Table 6 An overview of the different clustering-based image segmentation methods [85]

Apart from the complete statistics of clustering-based image segmentation methods as tabulated in Table 6, the different performance parameters required for the quantitive evaluation of a segmentation method are discussed. Various performance parameters are briefed along with their formulation. In addition, the publicly available image-segmentation datasets along with active links (till date) are listed out to facilitate the research in the domain of image-segmentation. A dataset consists of a variety of images that varies in number of different aspects like different region-of-interest, image size, applicability of image, and many more.
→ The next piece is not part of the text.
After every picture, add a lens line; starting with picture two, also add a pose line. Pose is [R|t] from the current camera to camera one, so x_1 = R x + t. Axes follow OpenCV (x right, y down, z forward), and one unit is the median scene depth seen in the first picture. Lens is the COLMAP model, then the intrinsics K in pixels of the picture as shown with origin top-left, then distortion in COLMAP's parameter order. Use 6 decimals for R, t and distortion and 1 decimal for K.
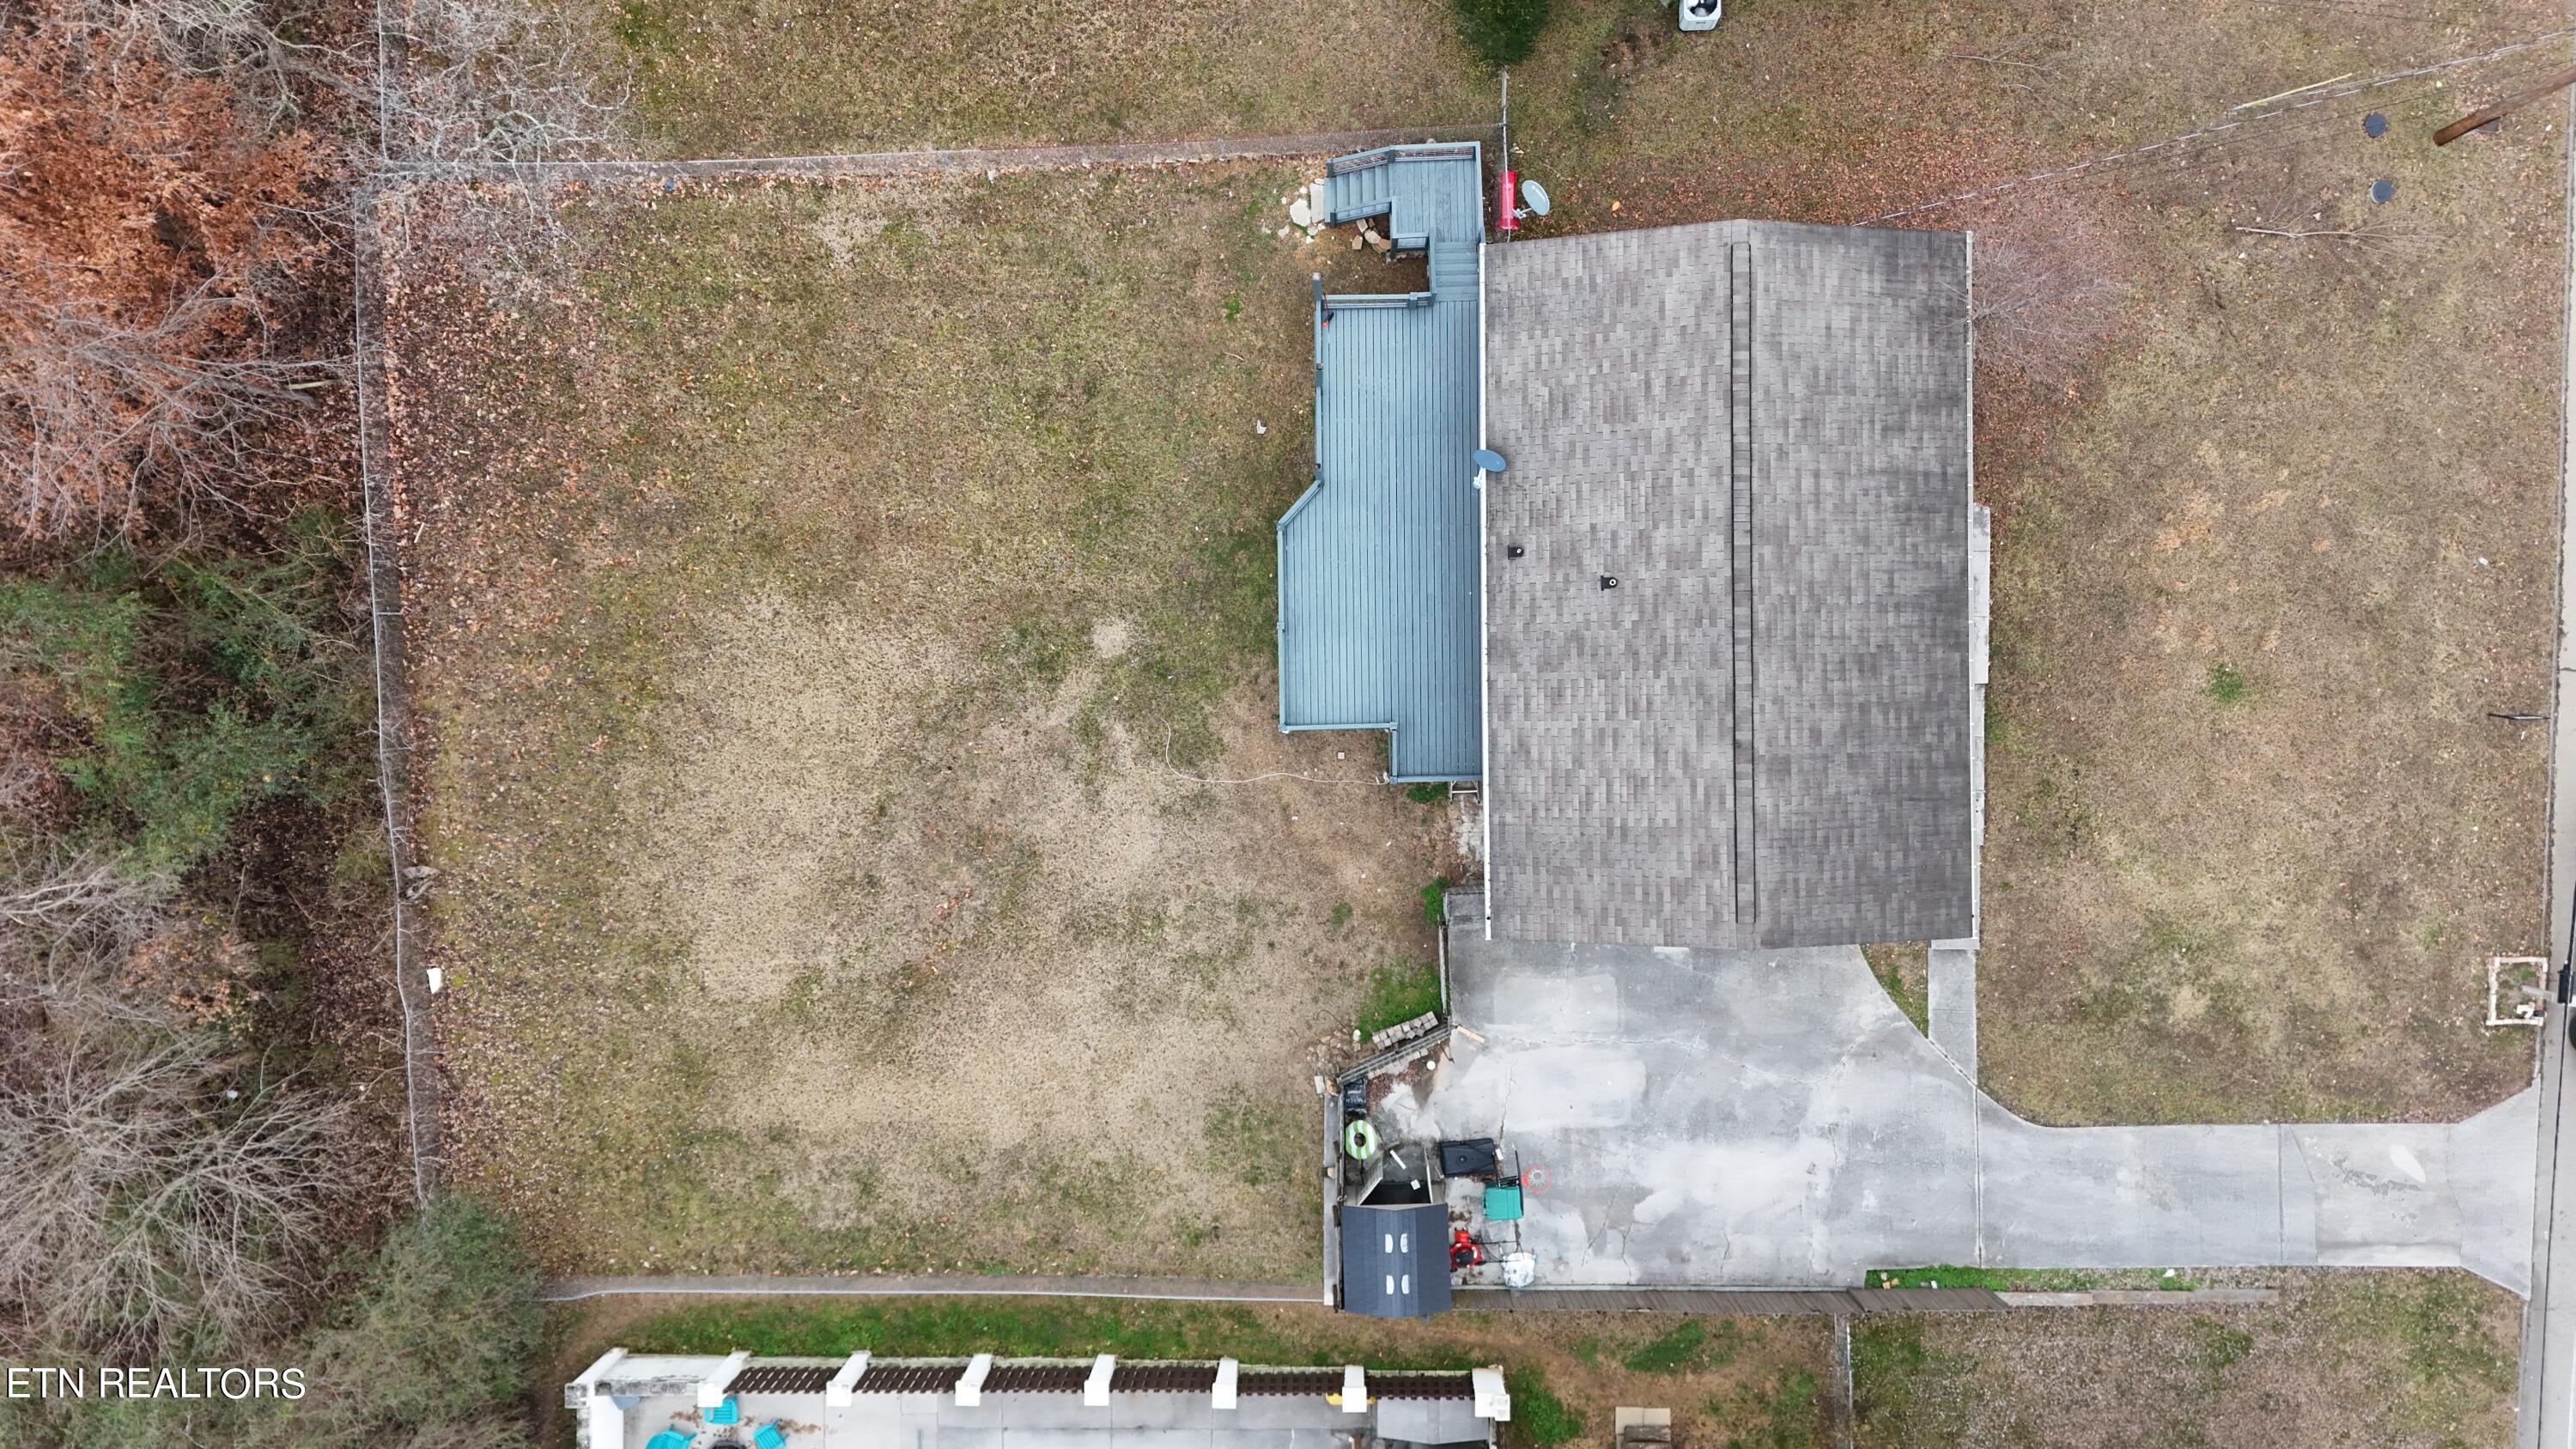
lens RADIAL K [[1907.1, 0, 1287.4], [0, 1907.1, 725.4], [0, 0, 1]] dist [0.053630, -0.048068]
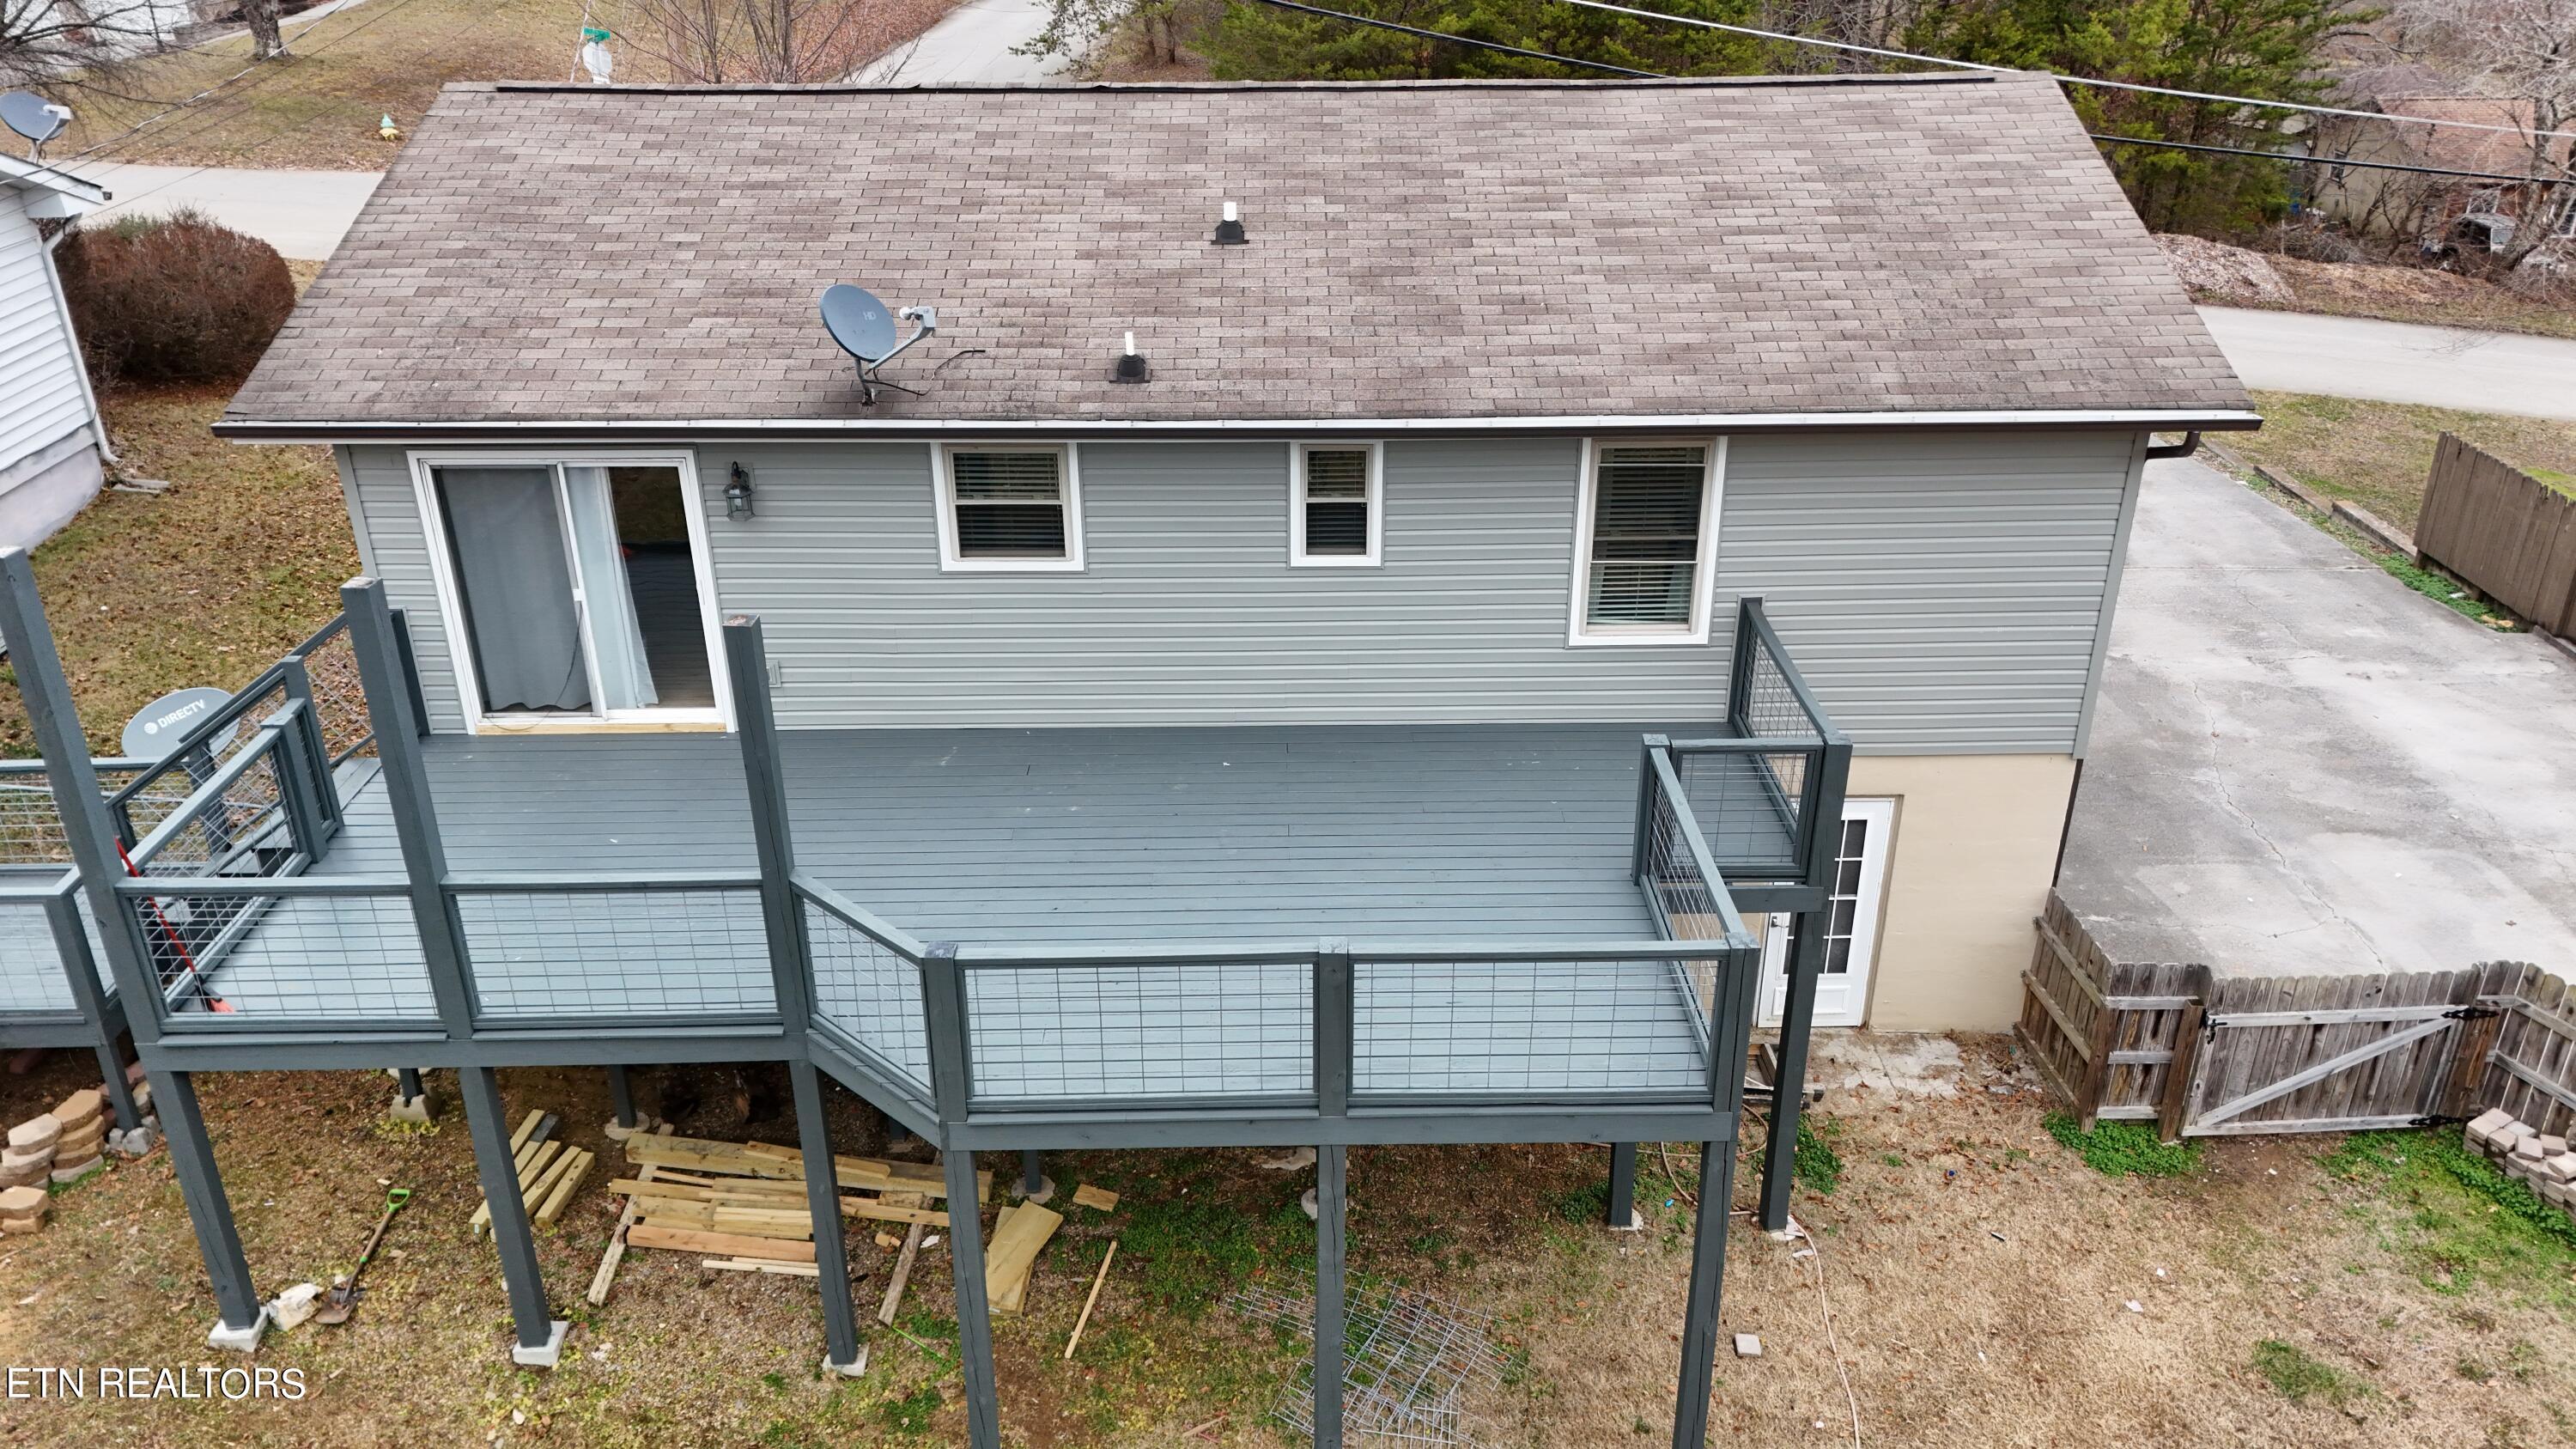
lens RADIAL K [[1907.1, 0, 1288.0], [0, 1907.1, 724.3], [0, 0, 1]] dist [0.053630, -0.048068]
pose [[0.002401, -0.423212, 0.906028, -0.232979], [0.999652, -0.022769, -0.013284, -0.058624], [0.026252, 0.905745, 0.423010, 0.909426]]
This results in a number of challenges for the segmentation method such as illumination variation, intra-class variation, and background complexity.

In future, the clustering algorithms can be compared on different factors such as stability, accuracy, normalization, and volume of the dataset. The analysis on these factors may reveal quality and performance aspects of the clustering algorithms. Secondly, the applicability of the compared clustering methods on real-time applications needs to be analysed. Thirdly, different cluster validity indices [53] can be considered for the comparison. An efficient variant of existing meta-heuristic methods may improve the performance. Further, based on the findings concluded in this paper, similar work on remaining issues can be considered in continuation and can be presented in future.